Uno dei
problemi ricorrenti del diritto delle società è quello della diminuzione (o
della perdita) di valore delle partecipazioni sociali derivante da un danno
sofferto dalla società.
Si possono
prospettare diversi casi:
- la società subisce gli effetti di
una crisi di mercato o di simile evento esterno (condizioni metereologiche
avverse, restrizioni alle esportazioni, ecc.);
- un terzo provoca danno alla società
in violazione di obbligazione contrattuale: questo accade, per esempio, quando
gli amministratori mancano di adempiere i propri doveri, o quando un cliente
non paga una fornitura;
- un terzo provoca danno alla società
senza violazione di obbligazione contrattuale: questo accade, per esempio,
quando la Pubblica Amministrazione non adempie un obbligo di sovvenzione ovvero
quando la società è vittima di un illecito.
In tutti
questi casi la perdita subita dalla società si riflette in una diminuzione di
valore delle partecipazioni sociali, maggiore o minore secondo le circostanze
del caso concreto (prassi di distribuzione degli utili, facilità di cessione a
terzi delle partecipazioni, ecc.).
I Tribunali
italiani sono stati investiti da diverse domande di risarcimento della
diminuzione del valore della partecipazione proposte dai soci nei confronti dei
soggetti che avessero danneggiato la società.
Queste
domande sono state sempre respinte sul presupposto che In caso
d’illecito che possa comportare un depauperamento del patrimonio sociale
suscettibile di risolversi nella diminuzione del valore della partecipazione del
socio, il diritto al risarcimento compete solo alla società e non anche al
socio, perché l'illecito colpisce direttamente la società e il suo patrimonio,
mentre l'incidenza negativa sulla partecipazione sociale costituisce soltanto
un effetto indiretto di detto pregiudizio e non conseguenza immediata e diretta
dell'illecito.
Il principio è stato riaffermato da Cass. 14 febbraio
2012, n. 2087, per la quale nelle società «il
socio diventa immediatamente titolare di un insieme di facoltà e poteri,
esercitabili all'interno della struttura societaria, strumentali al suo
funzionamento e al perseguimento dello scopo sociale costituito dal conseguimento
di utili e, in caso di scioglimento della società, della quota di liquidazione.

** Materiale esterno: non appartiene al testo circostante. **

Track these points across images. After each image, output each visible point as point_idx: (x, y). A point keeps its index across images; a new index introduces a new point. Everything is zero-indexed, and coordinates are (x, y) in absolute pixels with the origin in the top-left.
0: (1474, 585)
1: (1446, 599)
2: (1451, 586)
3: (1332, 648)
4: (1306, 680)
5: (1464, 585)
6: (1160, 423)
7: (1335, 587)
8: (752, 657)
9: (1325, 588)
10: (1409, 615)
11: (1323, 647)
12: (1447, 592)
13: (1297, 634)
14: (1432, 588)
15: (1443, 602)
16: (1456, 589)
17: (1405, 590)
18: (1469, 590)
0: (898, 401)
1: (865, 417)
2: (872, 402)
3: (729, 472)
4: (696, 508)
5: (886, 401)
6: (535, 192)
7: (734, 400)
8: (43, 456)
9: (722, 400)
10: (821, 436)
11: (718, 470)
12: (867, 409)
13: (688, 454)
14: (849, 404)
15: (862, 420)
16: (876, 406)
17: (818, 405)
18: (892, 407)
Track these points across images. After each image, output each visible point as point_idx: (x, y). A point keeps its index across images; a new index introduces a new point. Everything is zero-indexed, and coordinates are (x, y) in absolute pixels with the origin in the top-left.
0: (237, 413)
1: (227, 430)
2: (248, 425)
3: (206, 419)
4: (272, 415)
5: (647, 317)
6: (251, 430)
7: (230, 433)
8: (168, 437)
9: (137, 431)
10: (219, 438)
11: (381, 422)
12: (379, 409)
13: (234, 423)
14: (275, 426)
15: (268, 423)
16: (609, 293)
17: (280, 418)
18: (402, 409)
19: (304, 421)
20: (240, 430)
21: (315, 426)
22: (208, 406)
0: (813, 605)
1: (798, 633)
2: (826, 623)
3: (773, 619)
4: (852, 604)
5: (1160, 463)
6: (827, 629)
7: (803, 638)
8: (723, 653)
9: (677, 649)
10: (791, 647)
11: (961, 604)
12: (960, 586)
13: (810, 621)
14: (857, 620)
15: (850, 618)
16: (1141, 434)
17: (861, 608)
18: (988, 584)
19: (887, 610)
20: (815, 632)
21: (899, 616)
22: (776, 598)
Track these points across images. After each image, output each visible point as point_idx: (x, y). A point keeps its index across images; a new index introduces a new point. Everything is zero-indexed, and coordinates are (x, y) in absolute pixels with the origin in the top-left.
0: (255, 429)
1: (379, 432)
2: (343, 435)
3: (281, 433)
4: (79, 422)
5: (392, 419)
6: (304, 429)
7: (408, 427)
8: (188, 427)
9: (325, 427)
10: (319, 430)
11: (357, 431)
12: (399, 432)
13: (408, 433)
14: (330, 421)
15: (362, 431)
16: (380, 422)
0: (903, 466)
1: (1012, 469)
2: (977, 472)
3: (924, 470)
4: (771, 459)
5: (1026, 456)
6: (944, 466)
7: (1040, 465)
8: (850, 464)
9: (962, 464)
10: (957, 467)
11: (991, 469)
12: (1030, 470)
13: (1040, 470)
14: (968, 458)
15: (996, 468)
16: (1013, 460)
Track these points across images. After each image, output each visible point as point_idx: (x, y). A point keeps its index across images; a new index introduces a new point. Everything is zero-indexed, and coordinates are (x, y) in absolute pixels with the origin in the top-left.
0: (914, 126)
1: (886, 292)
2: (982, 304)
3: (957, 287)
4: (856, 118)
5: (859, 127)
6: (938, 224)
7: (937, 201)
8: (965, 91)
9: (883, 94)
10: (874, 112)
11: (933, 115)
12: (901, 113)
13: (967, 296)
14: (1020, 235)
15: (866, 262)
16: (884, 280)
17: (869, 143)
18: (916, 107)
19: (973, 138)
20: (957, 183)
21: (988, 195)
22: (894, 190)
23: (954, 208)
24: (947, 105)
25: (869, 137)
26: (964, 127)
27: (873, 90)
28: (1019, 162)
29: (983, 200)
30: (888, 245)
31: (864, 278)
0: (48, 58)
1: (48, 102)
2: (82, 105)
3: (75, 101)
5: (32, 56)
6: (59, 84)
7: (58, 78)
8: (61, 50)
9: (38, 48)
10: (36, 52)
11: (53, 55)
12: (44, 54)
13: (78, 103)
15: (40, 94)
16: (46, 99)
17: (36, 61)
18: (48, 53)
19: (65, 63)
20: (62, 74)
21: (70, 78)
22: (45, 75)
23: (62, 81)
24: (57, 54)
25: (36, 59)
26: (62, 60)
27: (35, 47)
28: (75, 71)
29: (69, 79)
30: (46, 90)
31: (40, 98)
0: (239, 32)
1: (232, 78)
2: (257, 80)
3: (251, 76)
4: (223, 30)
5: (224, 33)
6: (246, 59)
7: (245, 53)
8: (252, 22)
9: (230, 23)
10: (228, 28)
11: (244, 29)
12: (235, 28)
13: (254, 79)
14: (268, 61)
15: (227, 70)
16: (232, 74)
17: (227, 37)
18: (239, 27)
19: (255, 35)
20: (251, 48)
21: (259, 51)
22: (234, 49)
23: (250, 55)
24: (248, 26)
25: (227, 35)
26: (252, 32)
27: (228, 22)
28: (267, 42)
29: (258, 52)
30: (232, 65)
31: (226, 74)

Ora, la partecipazione sociale - che attribuisce al socio tale complessa
posizione contrattuale - si caratterizza, nelle società di capitali, per una
sua spiccata autonomia giuridica rispetto al patrimonio sociale, autonomia che
le consente di avere un suo proprio valore … tutto ciò dimostra come essa sia
un bene giuridicamente distinto dal patrimonio sociale e quindi, anche sotto
tale aspetto, inidoneo a venire direttamente danneggiato da vicende che
riguardino quest'ultimo, le quali potranno avere su di essa effetti solo
indiretti e riflessi. E invero, come insegna la disciplina economica, il valore
di mercato della partecipazione non è dato solo dalla frazione di valore del
patrimonio sociale che essa rappresenta, ma è influenzato da molteplici fattori
ulteriori, che rendono limitatamente correlabili i due valori, cosicché non ad
ogni diminuzione patrimoniale della società corrisponde una diminuzione di
valore delle azioni e delle quote e, viceversa, non ad ogni incremento di detto
patrimonio corrisponde un corrispondente aumento del valore di mercato delle
azioni e delle quote».
La possibilità di ottenere il risarcimento della
perdita di valore della partecipazione sociale esiste quindi solo in ipotesi
specifiche, come nel caso dell’abuso della direzione e coordinamento di
società. Per tale ipotesi l’articolo 2497 del codice civile stabilisce che «Le società o gli enti che, esercitando
attività di direzione e coordinamento di società, agiscono nell'interesse
imprenditoriale proprio o altrui in violazione dei principi di corretta
gestione societaria e imprenditoriale delle società medesime, sono direttamente
responsabili nei confronti dei soci di queste per il pregiudizio arrecato alla
redditività ed al valore della partecipazione sociale».